In plain terms. CIRCIA requires operators of critical infrastructure to tell the federal government when they suffer a serious cyber incident or pay a ransom, so threat information can be shared and acted on quickly.
Who it applies to. "Covered entities" in critical-infrastructure sectors (as defined by Presidential Policy Directive 21). Other organizations are encouraged, but not required, to report voluntarily.
What it requires.
- Report a covered cyber incident to CISA within 72 hours.
- Report a ransom payment within 24 hours.
- Keep reporting updates until the incident is resolved (an ongoing obligation).
- Entities may use third parties — incident-response firms, law firms, or cyber insurers — to file on their behalf.
Why it matters. CISA can issue a subpoena to a covered entity that fails to report.

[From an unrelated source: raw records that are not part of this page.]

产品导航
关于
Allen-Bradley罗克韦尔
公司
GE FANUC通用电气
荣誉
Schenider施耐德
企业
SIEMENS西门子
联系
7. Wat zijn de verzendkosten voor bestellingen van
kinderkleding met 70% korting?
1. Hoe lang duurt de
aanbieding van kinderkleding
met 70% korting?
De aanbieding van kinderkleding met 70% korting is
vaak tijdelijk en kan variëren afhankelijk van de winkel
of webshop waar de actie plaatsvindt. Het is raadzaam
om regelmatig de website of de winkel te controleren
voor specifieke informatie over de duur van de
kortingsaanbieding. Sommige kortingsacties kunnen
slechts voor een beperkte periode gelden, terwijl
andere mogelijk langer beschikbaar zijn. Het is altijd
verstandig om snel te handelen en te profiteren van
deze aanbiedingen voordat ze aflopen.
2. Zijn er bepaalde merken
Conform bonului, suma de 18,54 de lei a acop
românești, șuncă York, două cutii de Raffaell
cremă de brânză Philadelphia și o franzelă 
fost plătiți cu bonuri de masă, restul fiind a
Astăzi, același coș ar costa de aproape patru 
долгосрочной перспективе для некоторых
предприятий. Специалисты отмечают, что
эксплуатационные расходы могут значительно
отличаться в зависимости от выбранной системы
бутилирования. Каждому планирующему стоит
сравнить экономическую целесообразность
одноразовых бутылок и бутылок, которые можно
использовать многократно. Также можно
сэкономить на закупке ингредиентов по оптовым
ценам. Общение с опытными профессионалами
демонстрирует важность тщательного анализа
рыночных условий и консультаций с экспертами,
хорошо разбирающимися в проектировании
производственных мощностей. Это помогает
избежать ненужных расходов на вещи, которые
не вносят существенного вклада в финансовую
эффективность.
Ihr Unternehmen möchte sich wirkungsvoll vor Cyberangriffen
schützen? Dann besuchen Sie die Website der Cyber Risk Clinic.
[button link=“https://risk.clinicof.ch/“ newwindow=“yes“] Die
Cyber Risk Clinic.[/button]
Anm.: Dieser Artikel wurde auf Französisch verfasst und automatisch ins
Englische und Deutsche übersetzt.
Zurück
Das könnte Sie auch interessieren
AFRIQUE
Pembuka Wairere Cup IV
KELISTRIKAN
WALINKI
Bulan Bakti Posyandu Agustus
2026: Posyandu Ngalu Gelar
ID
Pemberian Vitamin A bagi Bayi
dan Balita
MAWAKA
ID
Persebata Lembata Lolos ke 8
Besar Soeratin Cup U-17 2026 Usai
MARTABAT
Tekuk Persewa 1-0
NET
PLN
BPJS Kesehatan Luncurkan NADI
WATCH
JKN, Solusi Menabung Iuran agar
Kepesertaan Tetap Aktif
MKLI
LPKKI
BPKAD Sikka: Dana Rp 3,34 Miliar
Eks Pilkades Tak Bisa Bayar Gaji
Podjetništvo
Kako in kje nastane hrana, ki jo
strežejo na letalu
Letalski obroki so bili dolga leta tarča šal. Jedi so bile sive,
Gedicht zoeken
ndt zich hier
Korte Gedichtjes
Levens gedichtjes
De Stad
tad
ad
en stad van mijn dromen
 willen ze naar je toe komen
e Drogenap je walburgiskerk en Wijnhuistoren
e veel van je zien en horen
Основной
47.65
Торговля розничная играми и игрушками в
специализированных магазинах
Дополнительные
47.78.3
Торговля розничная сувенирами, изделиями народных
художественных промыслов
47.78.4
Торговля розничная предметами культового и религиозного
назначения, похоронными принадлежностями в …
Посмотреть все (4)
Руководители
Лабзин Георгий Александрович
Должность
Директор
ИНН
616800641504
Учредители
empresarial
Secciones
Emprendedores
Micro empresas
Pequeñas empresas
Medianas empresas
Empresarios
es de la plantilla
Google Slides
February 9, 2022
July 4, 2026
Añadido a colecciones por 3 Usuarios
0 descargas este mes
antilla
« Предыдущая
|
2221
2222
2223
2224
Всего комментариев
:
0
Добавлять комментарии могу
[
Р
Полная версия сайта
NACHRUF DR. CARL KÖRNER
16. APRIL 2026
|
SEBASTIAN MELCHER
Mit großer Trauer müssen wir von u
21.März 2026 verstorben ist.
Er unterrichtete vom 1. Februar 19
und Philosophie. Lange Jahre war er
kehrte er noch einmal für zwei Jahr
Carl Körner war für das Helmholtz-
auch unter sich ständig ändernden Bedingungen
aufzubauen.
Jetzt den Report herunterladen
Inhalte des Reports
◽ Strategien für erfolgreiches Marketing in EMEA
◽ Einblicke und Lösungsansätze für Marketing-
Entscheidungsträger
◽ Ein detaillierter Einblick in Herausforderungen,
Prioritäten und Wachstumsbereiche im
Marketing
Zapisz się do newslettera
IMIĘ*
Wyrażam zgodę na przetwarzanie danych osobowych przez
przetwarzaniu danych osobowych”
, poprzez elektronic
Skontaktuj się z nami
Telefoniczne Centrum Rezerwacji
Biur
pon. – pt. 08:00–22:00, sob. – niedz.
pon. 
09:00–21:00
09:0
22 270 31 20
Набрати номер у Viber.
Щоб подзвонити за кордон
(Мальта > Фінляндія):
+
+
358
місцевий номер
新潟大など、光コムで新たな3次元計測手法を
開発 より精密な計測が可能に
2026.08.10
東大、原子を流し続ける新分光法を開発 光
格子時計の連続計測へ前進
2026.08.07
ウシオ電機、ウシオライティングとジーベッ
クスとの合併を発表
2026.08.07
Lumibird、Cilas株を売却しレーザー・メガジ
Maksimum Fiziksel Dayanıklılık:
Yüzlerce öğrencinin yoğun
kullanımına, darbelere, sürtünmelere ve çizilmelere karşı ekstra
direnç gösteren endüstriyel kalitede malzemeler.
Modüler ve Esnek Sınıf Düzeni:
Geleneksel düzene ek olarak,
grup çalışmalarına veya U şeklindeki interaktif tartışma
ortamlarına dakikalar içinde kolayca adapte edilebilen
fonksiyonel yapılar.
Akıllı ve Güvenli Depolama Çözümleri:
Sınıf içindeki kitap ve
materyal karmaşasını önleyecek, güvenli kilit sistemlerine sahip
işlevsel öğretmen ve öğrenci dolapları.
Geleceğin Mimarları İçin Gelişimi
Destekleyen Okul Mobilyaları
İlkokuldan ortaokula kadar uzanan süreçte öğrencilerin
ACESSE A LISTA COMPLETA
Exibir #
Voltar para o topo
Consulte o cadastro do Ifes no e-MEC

To encourage candor, reports submitted under CIRCIA cannot be used for regulatory enforcement or as evidence in a government proceeding. The Act also created a Cyber Incident Reporting Council to harmonize overlapping federal reporting rules and a Joint Ransomware Task Force.
Citation. Pub. L. 117-103 (Mar. 15, 2022); 6 U.S.C. ch. 1, subch. XVIII, pt. D. Implementing rule: 6 C.F.R. Part 226 (Covered Cyber Incident and Ransom Payment Reporting).